Closer to where I sat, a plume of dust—or smoke?—snaked through the roads. I pressed my form to the bricks as a bike curved into the street below me, nipping around broken cars and debris before gunning for the quarantine cordon. Someone was in a hurry.

To the north-east, the city jarred the broken landscape. Despite the dry season, the river still flowed, passing the RailTech office block and the Riverside Mercy hospital. Sturrock was probably there, which meant I should probably make plans to be there too. Through a third-storey window I saw someone retching violently.

Vincent’s cover-house was being swarmed by construction workers. I could see straight into his living room, blackened and blasted as it was.

‘Gas explosion’. Realistic.

The RailTech offices always pulled my eye while I was up here. It annoyed me and distracted my thoughts and musings. I’d considered burning it to the ground, but my self-preservation instincts overpowered my appreciation of aesthetics every time. An upward tilt of the binoculars caused the floors to flash before me, until a figure caught my eye.

He was beautiful: sleek brown hair, hard blue eyes and a razor-sharp jawline. A scowl carved his face as those eyes—intense beyond dreaming—glared over the perimeter walls. As I drank him in, he shifted and—for a strangely harrowing second—I stared into those narrow slits.

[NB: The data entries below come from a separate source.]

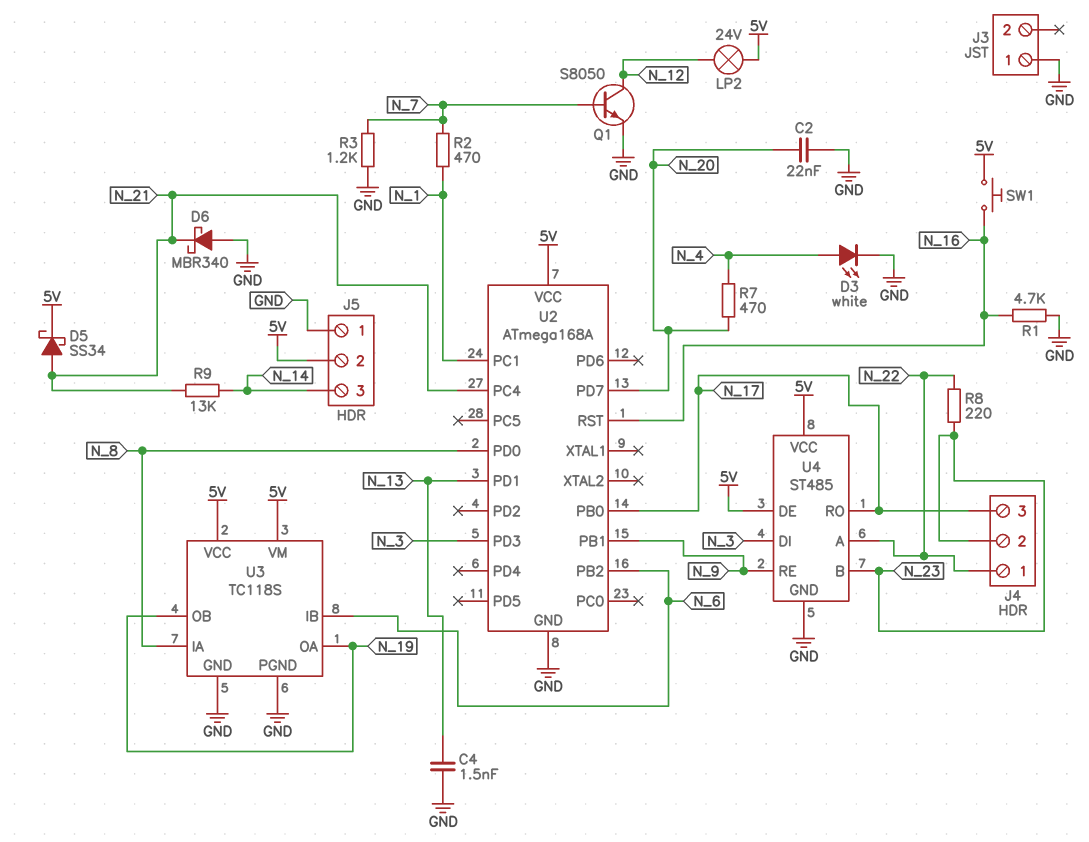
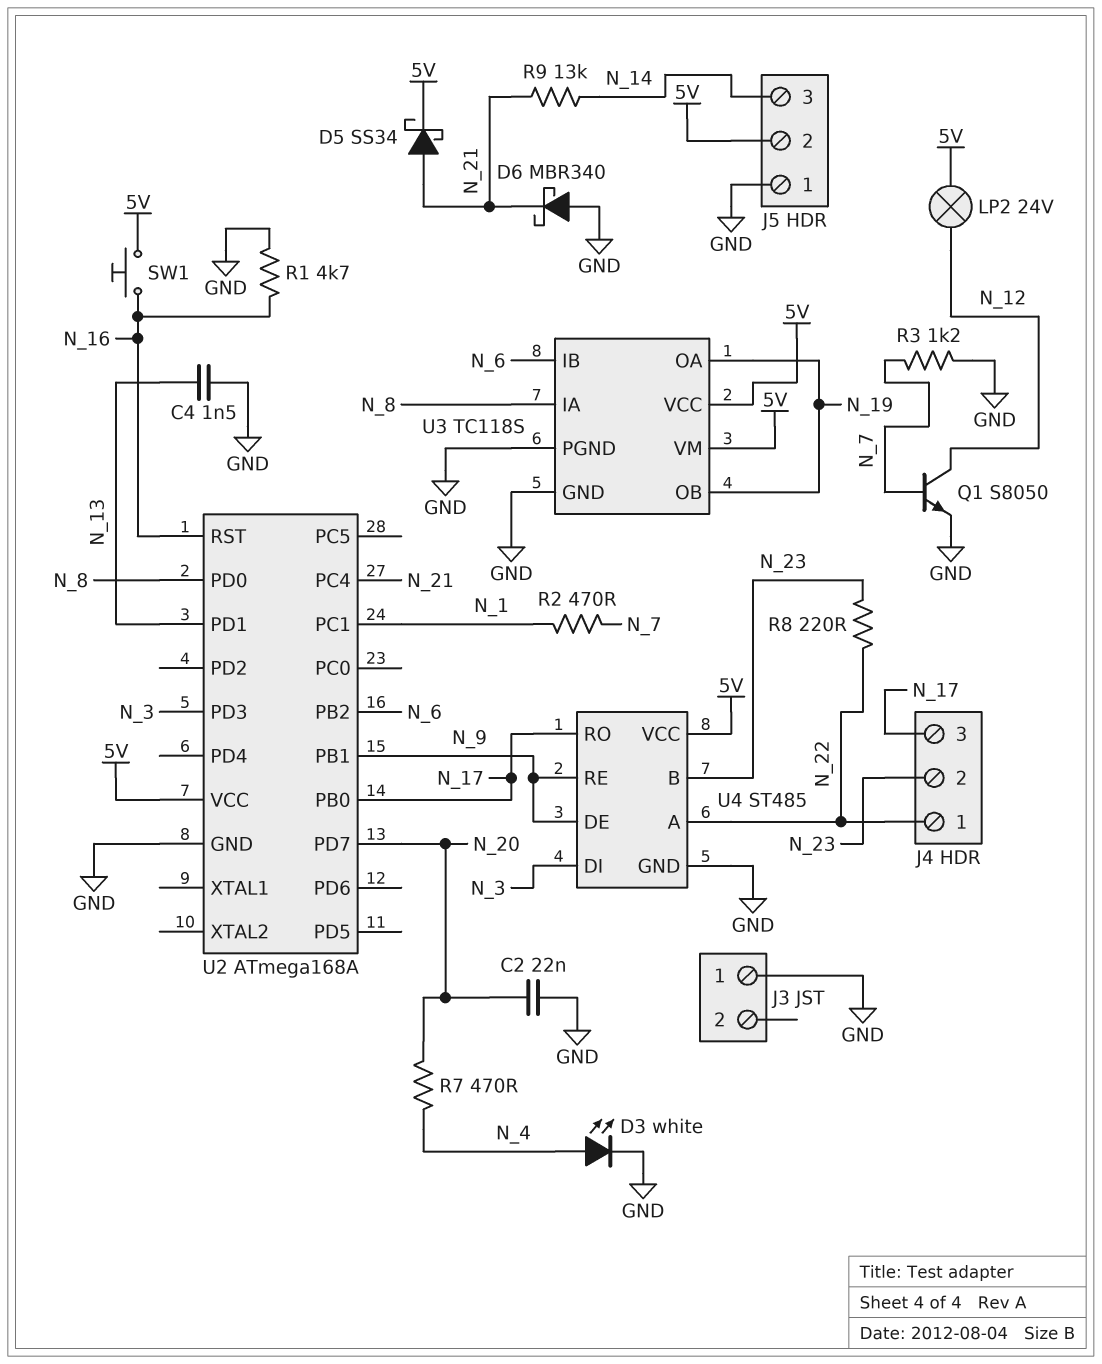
U4 pin DE: 5V -> N_9

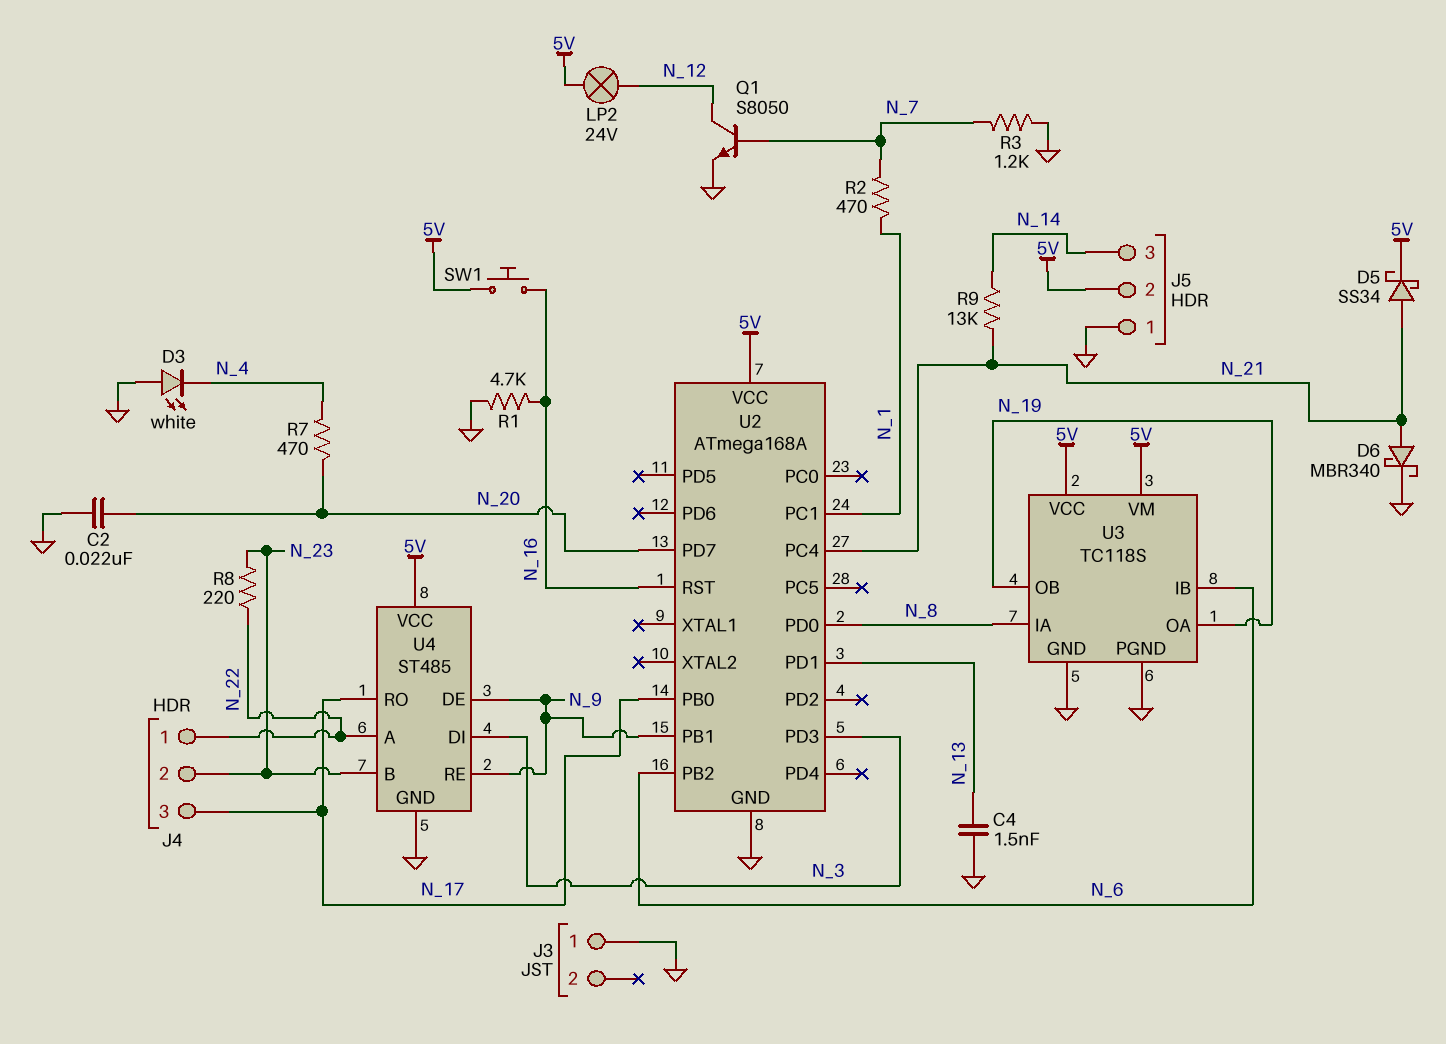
D3: LED white (A N_4, K GND) -> LED white (A GND, K N_4)
D6: schottky MBR340 (A GND, K N_21) -> schottky MBR340 (A N_21, K GND)

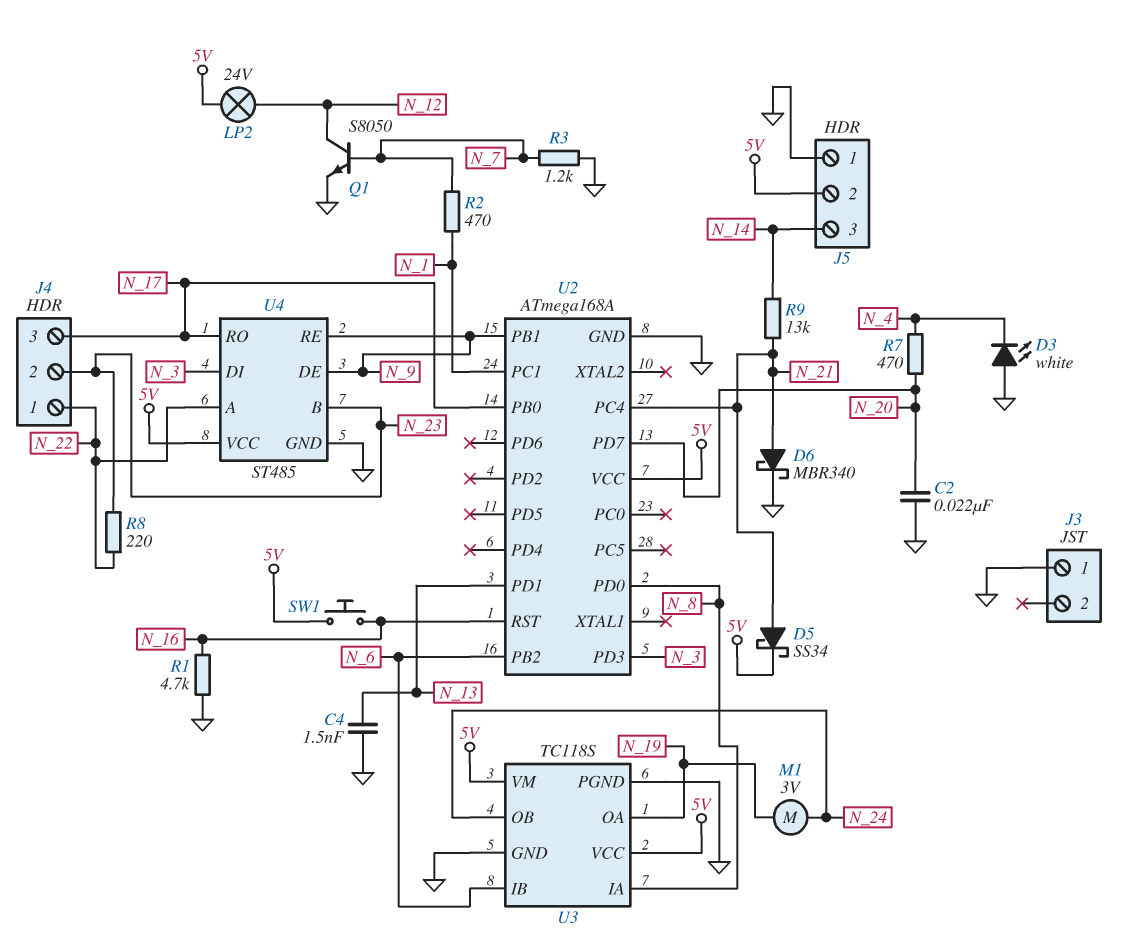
M1: none -> motor 3V (N_19, N_24)
U3 pin OB: N_19 -> N_24

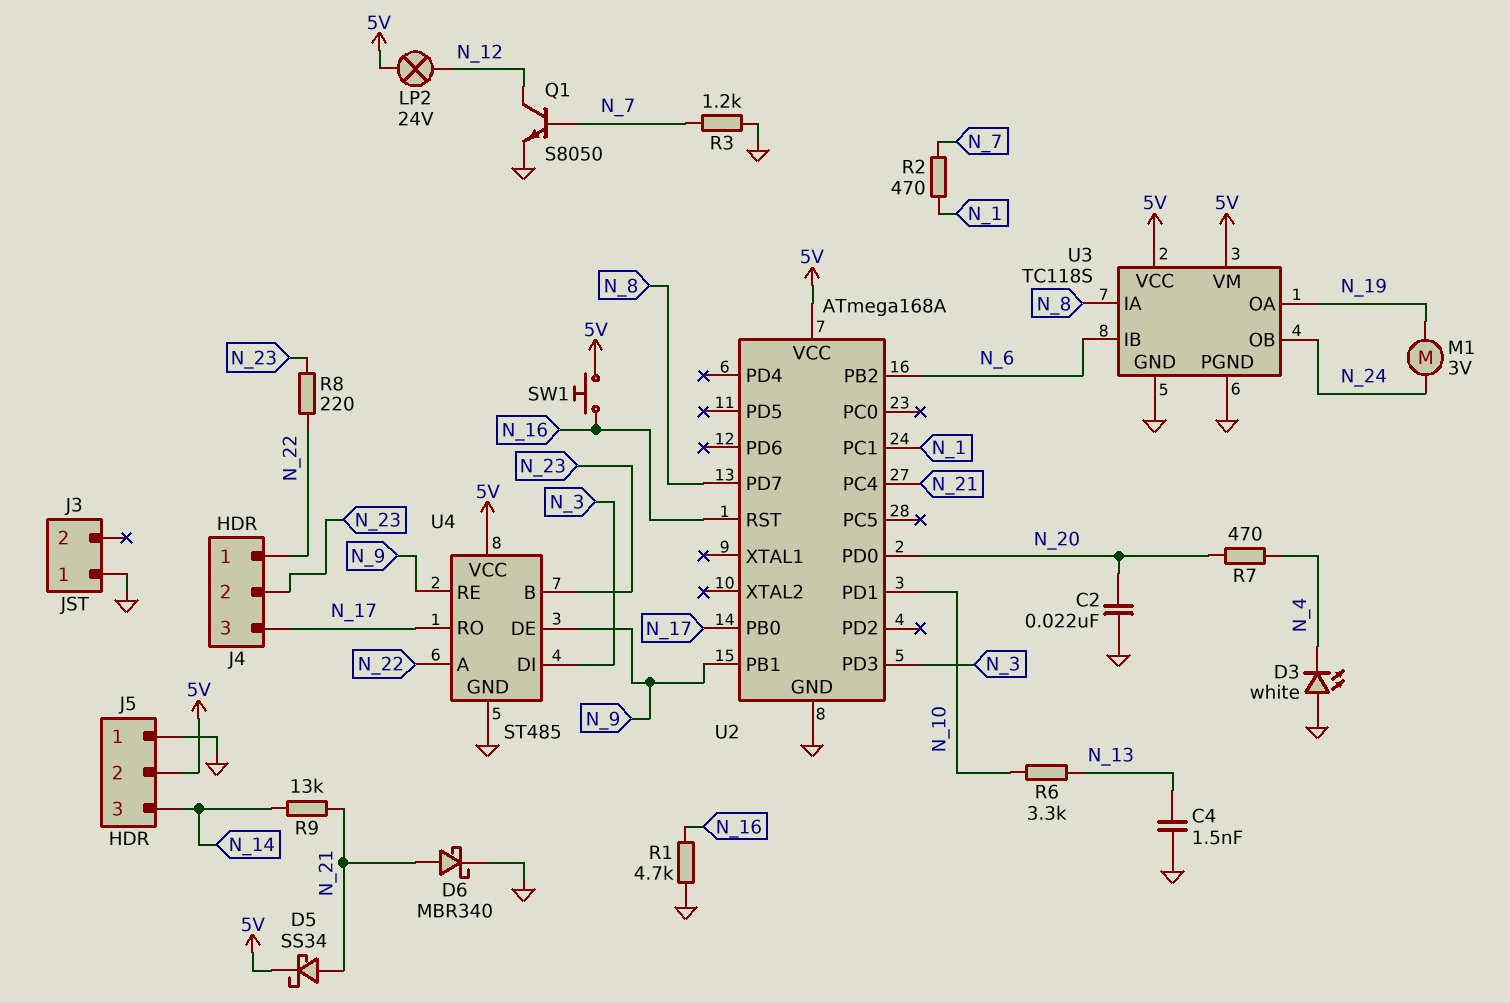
R6: none -> 3.3k (N_10, N_13)
U2 pin PD0: N_8 -> N_20
U2 pin PD1: N_13 -> N_10
U2 pin PD7: N_20 -> N_8

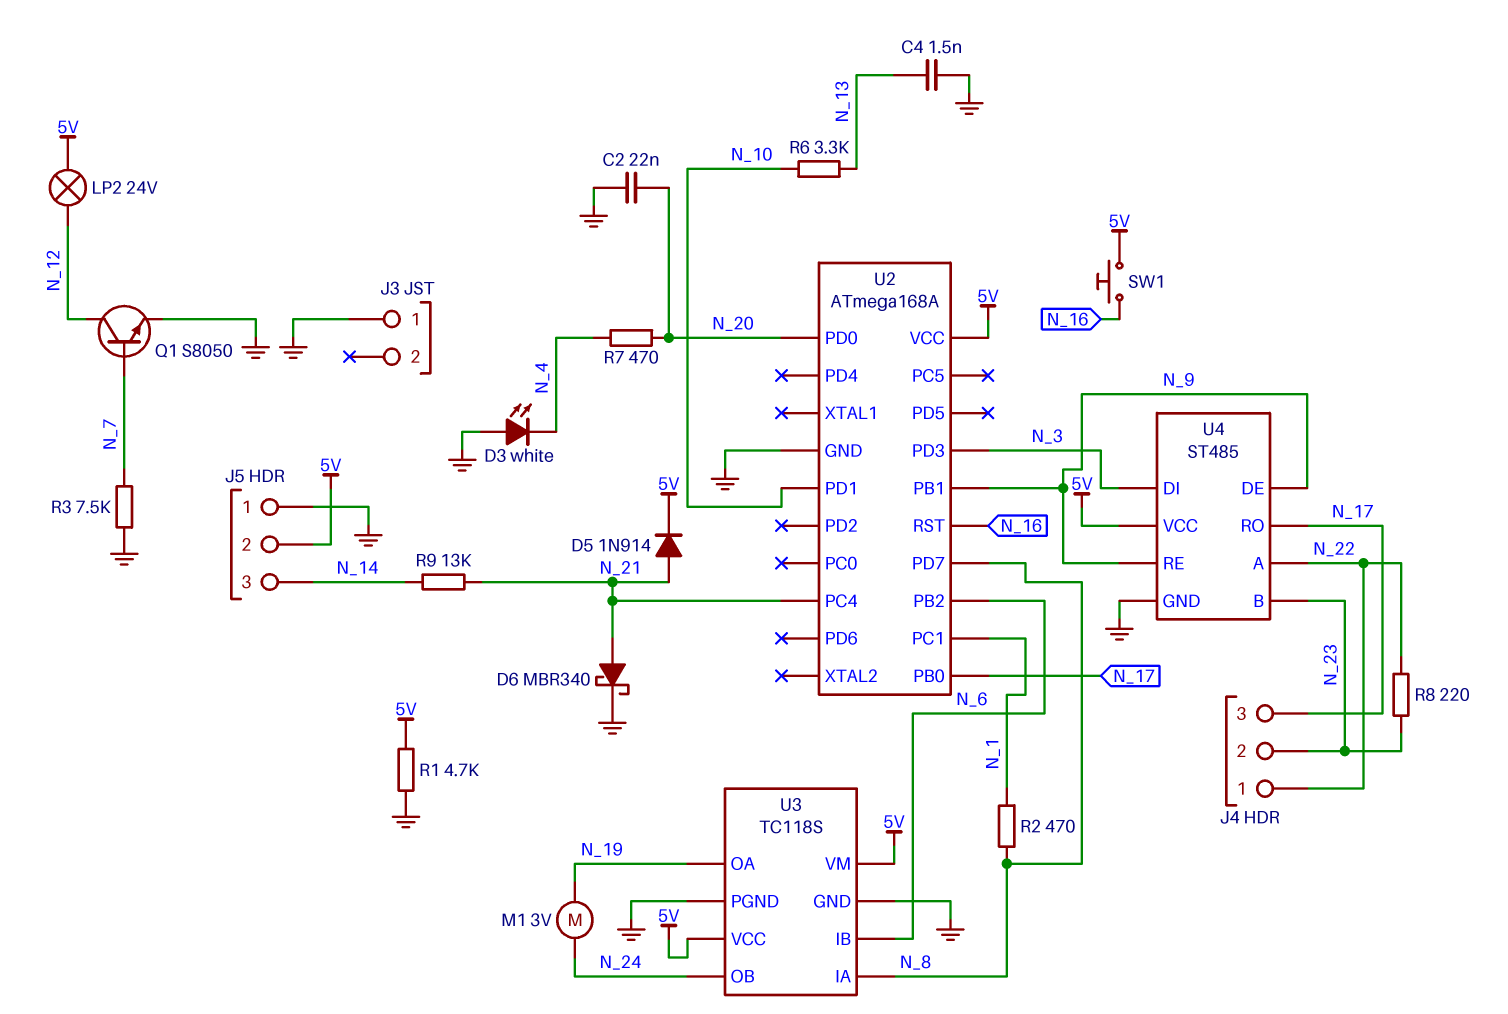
D5: schottky SS34 (A N_21, K 5V) -> diode 1N914 (A N_21, K 5V)
R1: 4.7k (GND, N_16) -> 4.7k (5V, GND)
R2: 470 (N_1, N_7) -> 470 (N_1, N_8)
R3: 1.2k (GND, N_7) -> 7.5k (GND, N_7)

I twitched, repressing an urge to press myself into the bricks again. There was no way he could have seen me, but the full intensity of that gaze was unexpected. The slightest flush had found my cheeks, spawned from the desire of something new. I found myself wondering what it would be like to strangle that neck.

Slowly, deliberately, he opened the window and extended his arm into the wind. We both breathed deeply. The scowl deepened and he retreated, leaving my line of sight.

Dammit.

I flitted over the adjacent rooms in the hope of catching him again. No such luck.

Suddenly bored and no longer hungry, I flipped the tin can over the edge with my foot. Beans and sauce splattered against the wall and started creeping, gradually, away from the winds. A voice coughed in my head.

Red drips. You’ve seen that recently.

I had. I pulled out the pictures of the murder-suicide and leafed through them until I found the one I wanted. Blood drops on the window: the trickle flowed straight down, then tilted to the right, and finally straight down again.

Razorjaw was jettisoned from my mind at orbital speed. Sturrock could wait. Right now, I had to get across the cordon and into the flat. I looked at the window in the photograph one last time.